Lars and the Real Girl is about this troubled guy who introduces a blow-up doll as his girlfriend. But it’s not what you think it is at all. It’s not crude. It’s heartfelt. And it reaches for big ideas, like what is love? how do you know when you’re grown up? what is community for?
And in the end you think that maybe he’s getting better. And maybe he is. But we’ll probably never know what happened on the next day…
I knew a guy like Lars once. But his mom didn’t die when he was born. He found her on the floor of the bathroom when he was six. Later on, he had family, a wife and a little girl. But the little girl got sick. Everything tumbled out of control. And it was all just a figment of his imagination. A way for him to cope with what he thought life was. Just like Lars and his girlfriend.
It’s a little bit like a comedy. Things go wacky out of control, then get reined in with a procession. But really it’s just an upbeat drama. Ryan Gosling often gets on my nerves, but he’s spot-on here. His blinking is a wonder to behold.

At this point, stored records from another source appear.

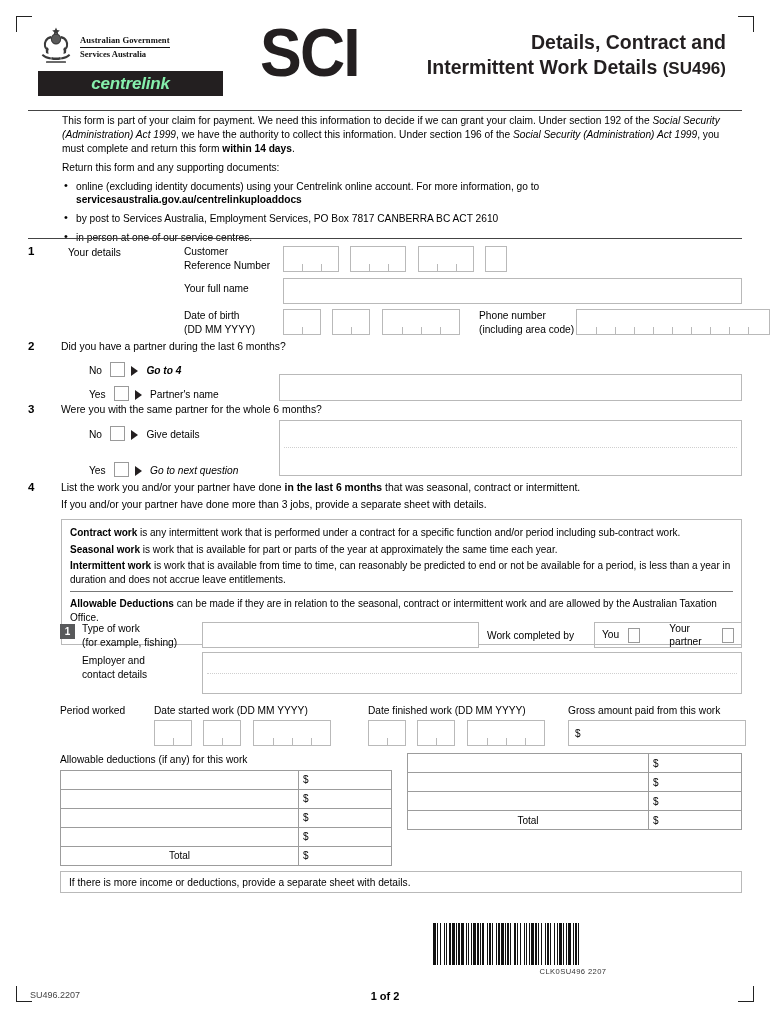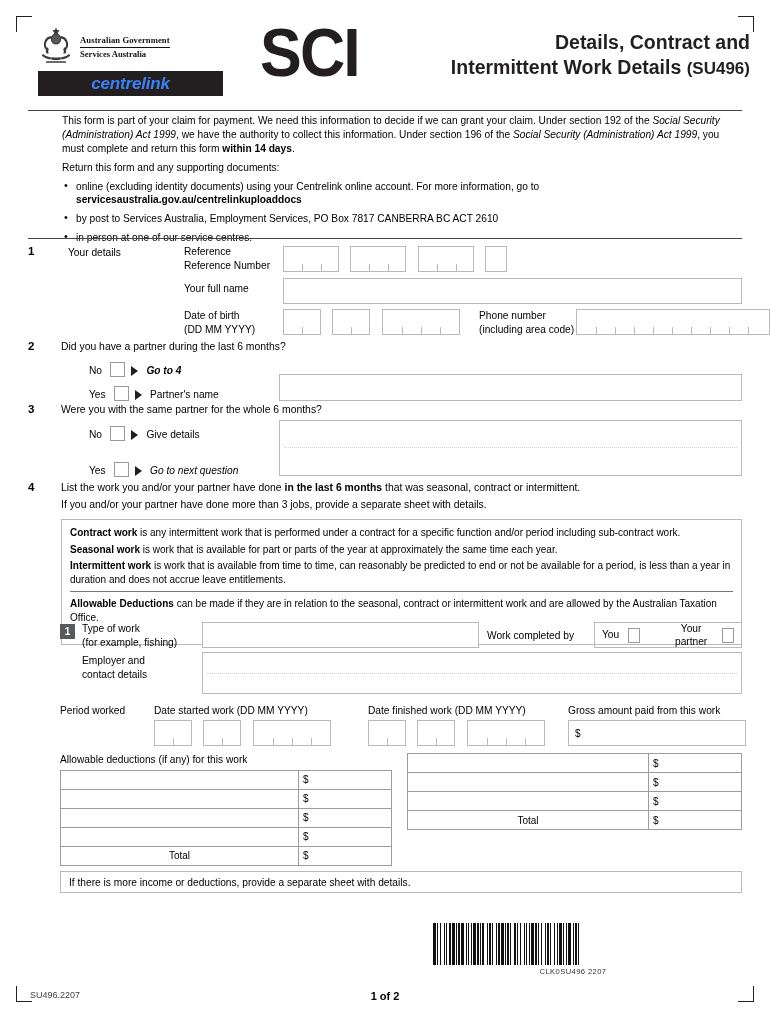--- a/index.html
+++ b/index.html
@@ -16,40 +16,40 @@
   .page { position:absolute; inset:0; }
 
   
   .crop { position:absolute; width:16px; height:16px; }
   .crop.tl { top:16px; left:16px; border-top:1.2px solid #222; border-left:1.2px solid #222; }
   .crop.tr { top:16px; right:16px; border-top:1.2px solid #222; border-right:1.2px solid #222; }
   .crop.bl { bottom:22px; left:16px; border-bottom:1.2px solid #222; border-left:1.2px solid #222; }
   .crop.br { bottom:22px; right:16px; border-bottom:1.2px solid #222; border-right:1.2px solid #222; }
 
   
-  .header { position:absolute; top:26px; left:38px; right:20px; height:78px; }
+  .header { position:absolute; top:26px; left:38px; right:44px; height:78px; }
   .brandblock { position:absolute; left:0; top:0; width:200px; }
   .crestrow { display:flex; align-items:flex-start; gap:6px; height:40px; }
   .crest { width:36px; height:38px; flex:0 0 36px; }
   .govtext { padding-top:3px; }
   .govtext .l1 {
     font-family:"Liberation Serif", serif; font-weight:bold; font-size:8.6px;
     letter-spacing:.1px; line-height:10px; color:#111;
     border-bottom:1px solid #111; padding-bottom:1.5px; display:inline-block;
   }
   .govtext .l2 {
     font-family:"Liberation Serif", serif; font-weight:bold; font-size:8.6px;
     line-height:11px; color:#111; margin-top:1.5px;
   }
   .clbar {
     margin-top:5px; width:185px; height:25px; background:#231f20;
     display:flex; align-items:center; justify-content:center;
   }
   .clbar span {
-    color:#3b82f6; font-style:italic; font-weight:bold; font-size:17px;
+    color:#86efac; font-style:italic; font-weight:bold; font-size:17px;
     letter-spacing:-.2px;
   }
   .sci {
     position:absolute; left:222px; top:-8px;
     font-weight:bold; font-size:68px; line-height:68px;
     letter-spacing:-2px; color:#231f20;
     font-family:"Liberation Sans", sans-serif;
     transform:scaleX(.92); transform-origin:left top;
   }
   .htitle {
@@ -196,21 +196,21 @@
   </div>
 
   <div class="rule" style="top:238px;"></div>
 
   <div class="q" style="top:245px;">
     <div class="qnum">1</div>
     <div class="qbody" style="position:relative; height:92px;">
       <div class="qlabel" style="position:absolute; left:0; top:1px; width:95px;margin-left:7px;">Your details</div>
 
       <div class="qlabel" style="position:absolute; left:123px; top:0px;">
-        <div>Reference</div>
+        <div>Customer</div>
         <div>Reference Number</div>
       </div>
 
       <div style="position:absolute; left:222px; top:1px;">
         <span class="charbox" style="width:56px;"><i style="left:18px;"></i><i style="left:37px;"></i></span>
         <span class="charbox" style="width:56px; margin-left:7px;"><i style="left:18px;"></i><i style="left:37px;"></i></span>
         <span class="charbox" style="width:56px; margin-left:7px;"><i style="left:18px;"></i><i style="left:37px;"></i></span>
         <span class="charbox" style="width:22px; margin-left:7px;"></span>
       </div>
 
@@ -320,21 +320,21 @@
       <div class="qlabel" style="position:absolute; left:22px; top:0;">
         <div>Type of work</div>
         <div>(for example, fishing)</div>
       </div>
       <div class="box" style="position:absolute; left:142px; top:0; width:277px;"></div>
 
       <div class="qlabel" style="position:absolute; left:427px; top:7px;">Work completed by</div>
       <div class="wcb" style="position:absolute; left:534px; top:0; right:0;">
         <span class="qlabel">You</span>
         <span class="cb"></span>
-        <span class="qlabel" style="margin-left:20px;text-align:center;">Your partner</span>
+        <span class="qlabel" style="margin-left:20px;">Your partner</span>
         <span class="cb"></span>
       </div>
 
       <div class="qlabel" style="position:absolute; left:22px; top:32px;">
         <div>Employer and</div>
         <div>contact details</div>
       </div>
       <div class="box" style="position:absolute; left:142px; top:30px; right:0; height:42px;">
         <span class="dotline" style="top:20px;"></span>
       </div>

If you need a double-feature, you could try Kathleen Quinlan’s I Never Promised You a Rose Garden. It’s your standard Hollywood mental illness flick. It’s based on a true life book, an autobiography. The main difference between the movie and the book, as I recall, is that in the book you actually understand why she never wants to leave her delusional world, no matter how bad it gets. She’s more alive there than in the real world. And though you know she gets better (after all, she wrote the autobiography) you also realize that she never recovers.
For a triple feature, try David and Lisa, an even earlier film. It stars the guy who would go on to be metamorphosed along with HAL9000 in the year 2001.